11203 – ENGRAVING OF CAPTAIN VINCENTE LUNARDI IN HIS BALLOON WITH GEORGE BIGGIN AND LETITIA ANN SAGE

11203 ENGRAVING OF CAPTAIN VINCENTE LUNARDI IN HIS BALLOON WITH GEORGE BIGGIN AND LETITIA ANN SAGE Continental. Late Eighteenth Century. Measurements: Height: 19 1/2″ (49.5 cm) Width: 13 1/2″ (34.3 cm)



Research
Engraved image depicting three passengers in a hot air balloon.

Marks:
See text for inscription.

Provenance:
William A.M. Burden Estate

This late eighteenth century engraving depicts a trio of passengers aboard an “aerostatic machine” invented by the pioneering Italian balloonist Vincenzo Lunardi (1754-1806), known as “The Daredevil Aeronaut.”

Lunardi came from a family of minor nobility, and after travelling in France as a young man he returned home to Italy and entered diplomatic service as the secretary to Prince Caramancio, the Neapolitan Ambassador to England. While in Britain, Lunardi’s interest in science and innovation developed, fueled by the growing ballooning craze across Europe, and would continue throughout his life. He was the first person to demonstrate balloon flight in England, and made several subsequent flights in his lifetime in Great Britain, as well as in Spain, Italy and Portugal. Lunardi is also credited with developing what he called an “aquatic machine,” essentially a one-person lifeboat with steering oar to prevent shipwreck, and balloon-wreck, victims from drowning.

English interest had been piqued by the succession of eighteenth century balloon flights made in France, and later Scotland, however, skepticism among its countrymen remained. Lunardi took this opportunity to plan the first ascent on English soil along with his friend George Biggin, a wealthy young student with a passion for literary and scientific pursuits. Biggin provided the financial backing, and it was the intention that both men would participate in the flight in a hydrogen-powered balloon.

----

**Problem set**
1) Update the part of the Lunardi engraving description between "11203 ENGRAVING OF" and "1/2″ (34.3 cm)", inclusive, replacing "Continental" with "English".
2) Write what comes next in the Lunardi engraving description, starting after its final sentence.

----

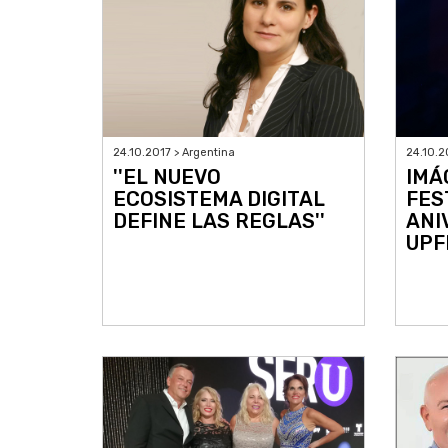
24.10.2017 > Argentina
24.10.2
''EL NUEVO
IMÁ
ECOSISTEMA DIGITAL
FES
DEFINE LAS REGLAS''
ANI
UPF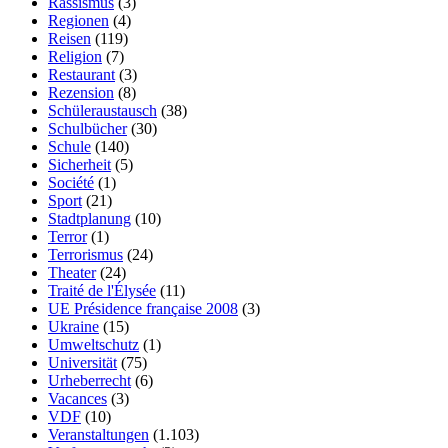
Rassismus
(3)
Regionen
(4)
Reisen
(119)
Religion
(7)
Restaurant
(3)
Rezension
(8)
Schüleraustausch
(38)
Schulbücher
(30)
Schule
(140)
Sicherheit
(5)
Société
(1)
Sport
(21)
Stadtplanung
(10)
Terror
(1)
Terrorismus
(24)
Theater
(24)
Traité de l'Élysée
(11)
UE Présidence française 2008
(3)
Ukraine
(15)
Umweltschutz
(1)
Universität
(75)
Urheberrecht
(6)
Vacances
(3)
VDF
(10)
Veranstaltungen
(1.103)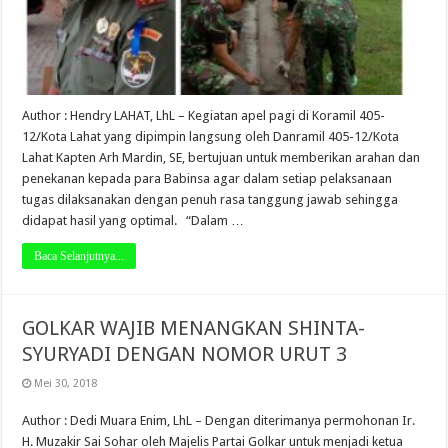
Author : Hendry LAHAT, LhL – Kegiatan apel pagi di Koramil 405-
12/Kota Lahat yang dipimpin langsung oleh Danramil 405-12/Kota
Lahat Kapten Arh Mardin, SE, bertujuan untuk memberikan arahan dan
penekanan kepada para Babinsa agar dalam setiap pelaksanaan
tugas dilaksanakan dengan penuh rasa tanggung jawab sehingga
didapat hasil yang optimal. “Dalam …
Baca Selanjutnya...
GOLKAR WAJIB MENANGKAN SHINTA-
SYURYADI DENGAN NOMOR URUT 3
Mei 30, 2018
Author : Dedi Muara Enim, LhL – Dengan diterimanya permohonan Ir.
H. Muzakir Sai Sohar oleh Majelis Partai Golkar untuk menjadi ketua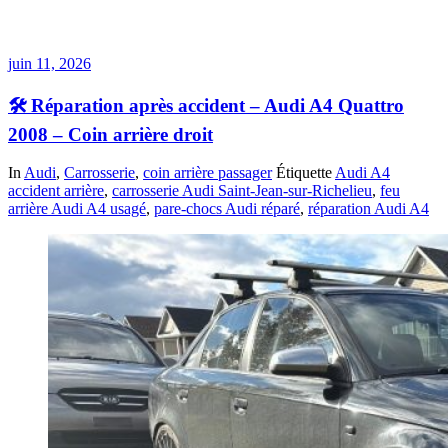
juin 11, 2026
🛠️ Réparation après accident – Audi A4 Quattro
2008 – Coin arrière droit
In
Audi
,
Carrosserie
,
coin arrière passager
Étiquette
Audi A4
accident arrière
,
carrosserie Audi Saint-Jean-sur-Richelieu
,
feu
arrière Audi A4 usagé
,
pare-chocs Audi réparé
,
réparation Audi A4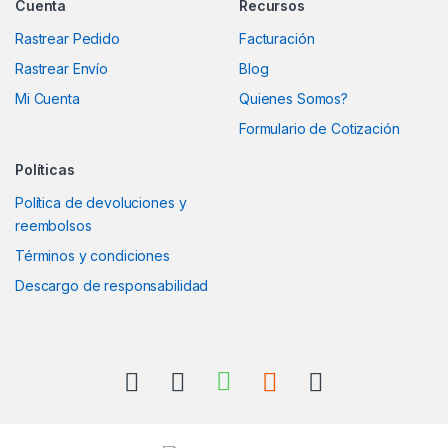
Cuenta
Recursos
Rastrear Pedido
Facturación
Rastrear Envío
Blog
Mi Cuenta
Quienes Somos?
Formulario de Cotización
Políticas
Política de devoluciones y
reembolsos
Términos y condiciones
Descargo de responsabilidad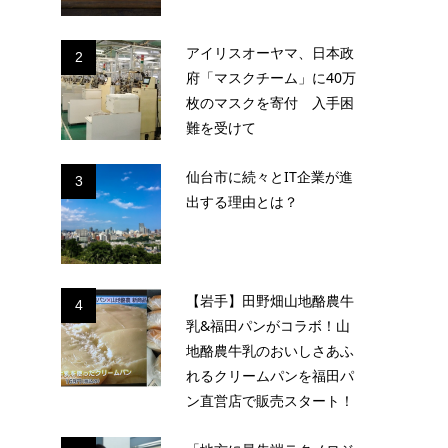
アイリスオーヤマ、日本政
2
府「マスクチーム」に40万
枚のマスクを寄付 入手困
難を受けて
仙台市に続々とIT企業が進
3
出する理由とは？
【岩手】田野畑山地酪農牛
4
乳&福田パンがコラボ！山
地酪農牛乳のおいしさあふ
れるクリームパンを福田パ
ン直営店で販売スタート！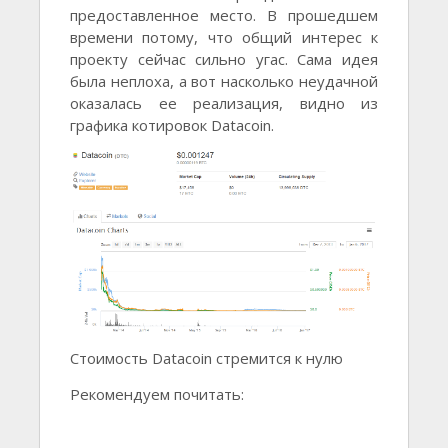
предоставленное место. В прошедшем
времени потому, что общий интерес к
проекту сейчас сильно угас. Сама идея
была неплоха, а вот насколько неудачной
оказалась ее реализация, видно из
графика котировок Datacoin.
Стоимость Datacoin стремится к нулю
Рекомендуем почитать: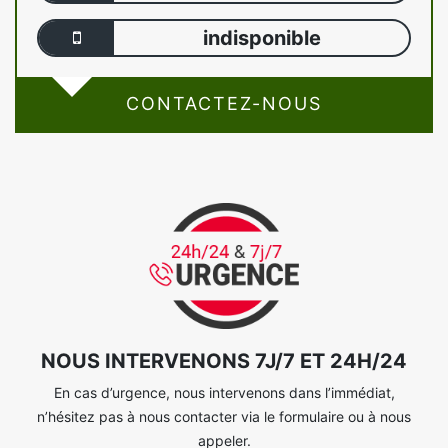
indisponible
CONTACTEZ-NOUS
NOUS INTERVENONS 7J/7 ET 24H/24
En cas d’urgence, nous intervenons dans l’immédiat,
n’hésitez pas à nous contacter via le formulaire ou à nous
appeler.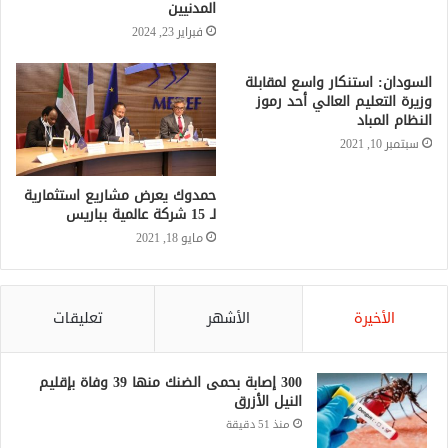
المدنيين
فبراير 23, 2024
السودان: استنكار واسع لمقابلة
وزيرة التعليم العالي أحد رموز
النظام المباد
سبتمبر 10, 2021
حمدوك يعرض مشاريع استثمارية
لـ 15 شركة عالمية بباريس
مايو 18, 2021
الأخيرة
الأشهر
تعليقات
300 إصابة بحمى الضنك منها 39 وفاة بإقليم
النيل الأزرق
منذ 51 دقيقة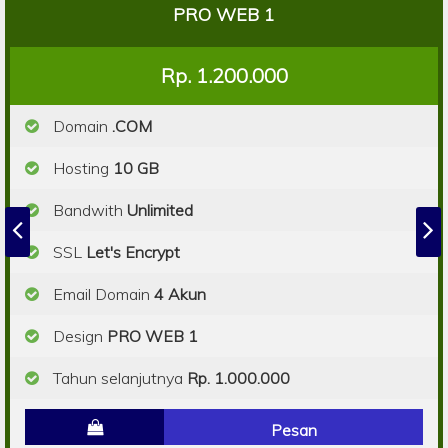
PRO WEB 1
Rp. 1.200.000
Domain
.COM
Hosting
10 GB
Bandwith
Unlimited
SSL
Let's Encrypt
Email Domain
4 Akun
Design
PRO WEB 1
Tahun selanjutnya
Rp. 1.000.000
Pesan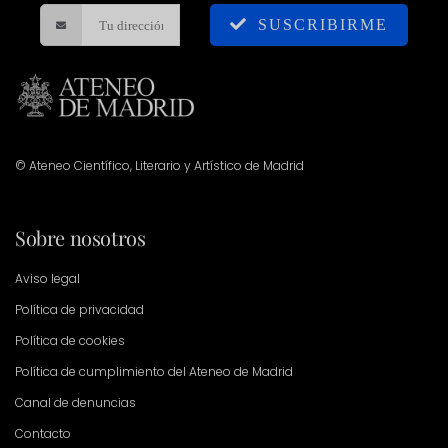
SUSCRIBIRME
© Ateneo Científico, Literario y Artístico de Madrid
Sobre nosotros
Aviso legal
Política de privacidad
Política de cookies
Política de cumplimiento del Ateneo de Madrid
Canal de denuncias
Contacto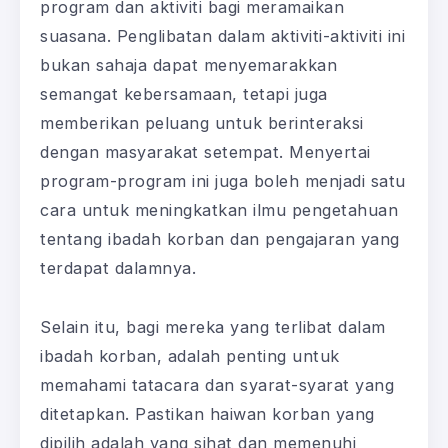
program dan aktiviti bagi meramaikan
suasana. Penglibatan dalam aktiviti-aktiviti ini
bukan sahaja dapat menyemarakkan
semangat kebersamaan, tetapi juga
memberikan peluang untuk berinteraksi
dengan masyarakat setempat. Menyertai
program-program ini juga boleh menjadi satu
cara untuk meningkatkan ilmu pengetahuan
tentang ibadah korban dan pengajaran yang
terdapat dalamnya.
Selain itu, bagi mereka yang terlibat dalam
ibadah korban, adalah penting untuk
memahami tatacara dan syarat-syarat yang
ditetapkan. Pastikan haiwan korban yang
dipilih adalah yang sihat dan memenuhi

----

**Numbered answers**
1)
11203 ENGRAVING OF CAPTAIN VINCENTE LUNARDI IN HIS BALLOON WITH GEORGE BIGGIN AND LETITIA ANN SAGE English. Late Eighteenth Century. Measurements: Height: 19 1/2″ (49.5 cm) Width: 13 1/2″ (34.3 cm)

2)
The ascent took place on the Artillery ground at Moorfields on September 15, 1784 among a large London crowd of over 200,000 people including, most notably, the Prince of Wales. The balloon’s envelope, painted with red and blue stripes, inflated slowly before the impatient crowd. Although it had not fully expanded, the flight could not be delayed any longer, and as a result the balloon would not support the full weight of both men. Lunardi was given the honor of piloting the aerostat, ascending with a pigeon, a dog and a cat, and traveling safely twenty-four miles to Hertfordshire. Afterward the balloon was exhibited to the public in the Pantheon in Oxford Street (figure 1).

Lunardi’s second flight was set to take place in St. George Fields on 29 June 1795, once again with the company of Biggin. This balloon was decorated with the Union Flag and British coat of arms. The actress Letitia Ann Sage and a certain Colonel Hastings were also invited to participate, but once again the aerostat was incapable of supporting the weight of all four passengers. Out of consideration for his friend, Lunardi abstained from the flight along with Col. Hastings, sending up only Mr. Biggin and Ms. Sage, who consequently became the first English female aeronaut.

The flight was recoreded by British artist Julius Caesar Ibbetson in an oil painting entitled George Biggins’ Ascent in Lunardi’ Balloon, 1785 (figure 2) (today in the Neue Pinakothek, Munich). However, because there was a desire to publish images of the flight on the day of the ascent, it was also prematurely, and therefore inaccurately, rendered. A painting (and a subsequent engraving) by John Francis Rigaud (1742-1810) entitled Captain Vincenzo Lunardi with his Assistant George Biggin, and Mrs. Letitia Anne Sage, in a Balloon” (figure 3) was executed, showing the three passengers in the basket together although this never transpired.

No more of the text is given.